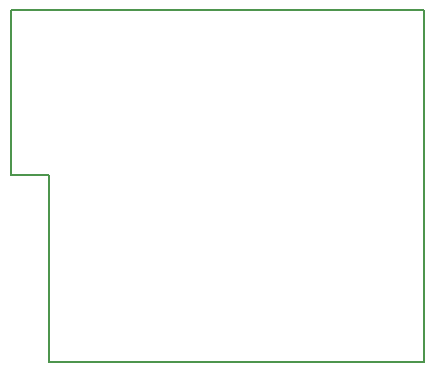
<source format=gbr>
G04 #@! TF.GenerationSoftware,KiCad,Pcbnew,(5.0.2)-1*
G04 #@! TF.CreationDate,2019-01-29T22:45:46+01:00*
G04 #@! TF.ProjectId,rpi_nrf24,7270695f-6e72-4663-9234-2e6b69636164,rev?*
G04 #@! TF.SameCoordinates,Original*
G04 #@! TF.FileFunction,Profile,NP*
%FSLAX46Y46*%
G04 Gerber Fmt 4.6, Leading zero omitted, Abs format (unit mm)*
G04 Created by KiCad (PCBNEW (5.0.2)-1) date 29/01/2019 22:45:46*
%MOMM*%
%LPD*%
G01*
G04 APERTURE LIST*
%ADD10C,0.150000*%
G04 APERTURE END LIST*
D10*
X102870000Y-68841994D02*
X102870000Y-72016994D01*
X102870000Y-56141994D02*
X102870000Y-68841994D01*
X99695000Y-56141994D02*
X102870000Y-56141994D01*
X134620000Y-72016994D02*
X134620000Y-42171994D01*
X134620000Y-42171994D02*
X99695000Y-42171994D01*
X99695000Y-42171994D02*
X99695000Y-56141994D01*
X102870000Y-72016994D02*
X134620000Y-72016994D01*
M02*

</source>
::::
- _Assigned task_
For each line of the material that contains the word "LIST", make a copy.

- _Task answer_
G04 APERTURE LIST*
G04 APERTURE END LIST*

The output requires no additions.